PCC BakkiSilicon silicon factory in Iceland
(Image: PCC BakkiSilicon)
The high energy costs in Germany also endanger the settlement of other energy-intensive factories, such as the planned Northvolt battery production near Heide in Schleswig-Holstein. Intel is said to be struggling with electricity costs when planning the chip fabs in Magdeburg. In an interview with c’t, Intel CEO Pat Gelsinger in autumn 2022 dismissed the fact that energy costs only make up a relatively small proportion of the total costs of a chip fab. Intel had also emphasized that Saxony-Anhalt already produces enough wind power for a CO2-neutral chip production there.
emigration to low-cost countries
In some European countries like Norway there is a lot of cheap hydroelectric power. Therefore, some companies with a particularly high demand for electrical energy have settled there, such as the aluminum producers Norsk Hydro and Alcoa.
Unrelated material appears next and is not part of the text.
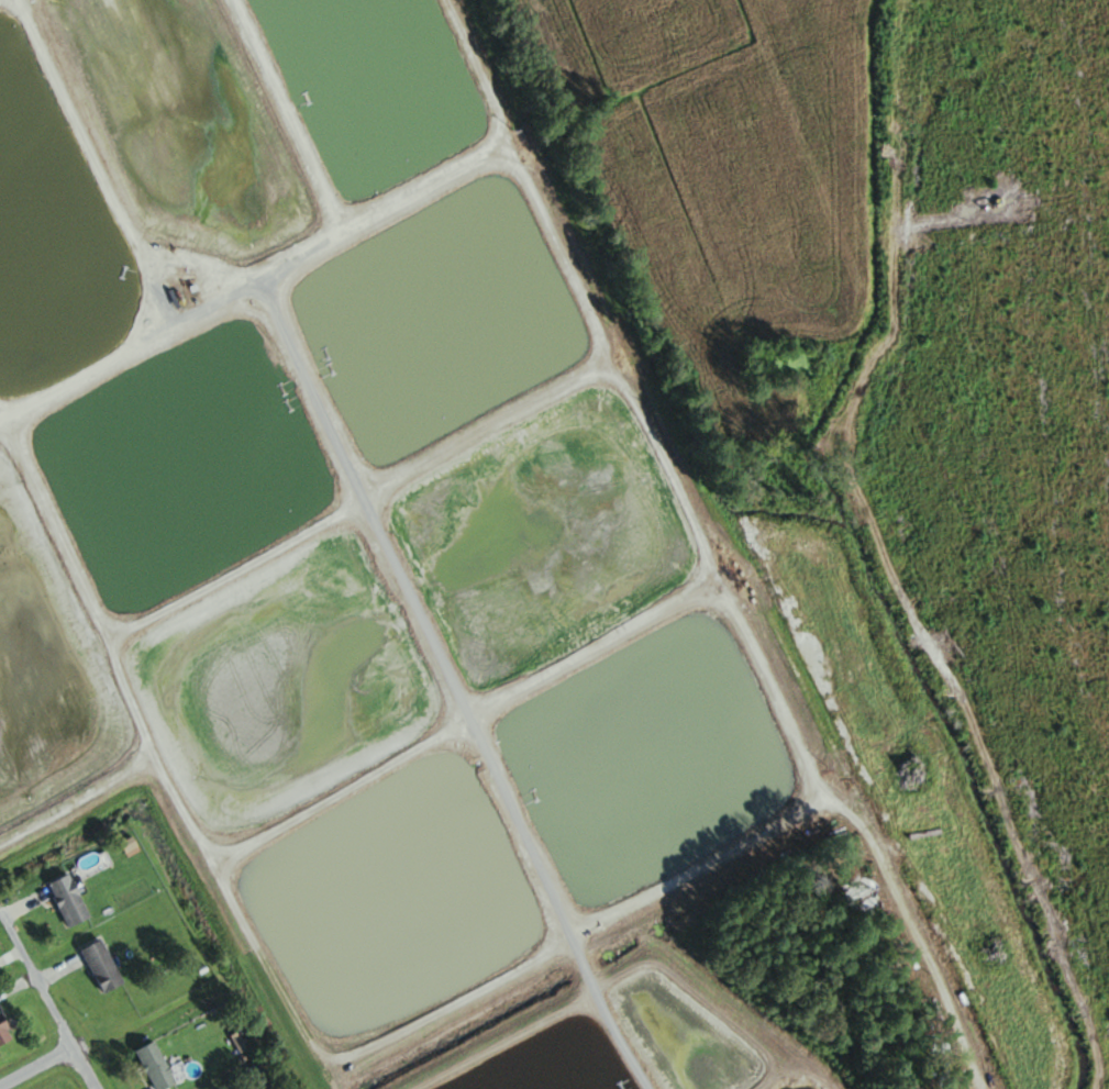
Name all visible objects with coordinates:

Wacker is also planning to expand silicon metal production at its Norwegian site in Holla. In Norway, however, there is already a serious shortage of skilled workers and most of the country is very sparsely populated.
Wacker silicon factory in Norway
(Image: Wacker)
In the EU country Iceland, PCC BakkiSilicon has built a new plant for silicon metal, which at 32,000 tons per year has a slightly higher capacity than RW silicon and uses energy from geothermal power plants. PCC BakkiSilicon says it imports quartz sand from Poland. According to PCC BakkiSilicon, the silicon manufactured there is also suitable for solar cells, which, however, do not require wafer material that is as pure as semiconductor components.
In the EU country Sweden, on the other hand, there are a number of plants that produce silicon carbide (SiC) wafers. Because of the extremely hard material, which is also used as an abrasive, it takes more time and energy to saw up and polish the wafers than with silicon wafers.
RW silicon is a subsidiary of the Dutch registered Advanced Metallurgical Group (AMG NV). In 2012, AMG completely took over the company Graphit Kropfmühl, the owner of the RW silicon. The latter is also known as Rottwerk.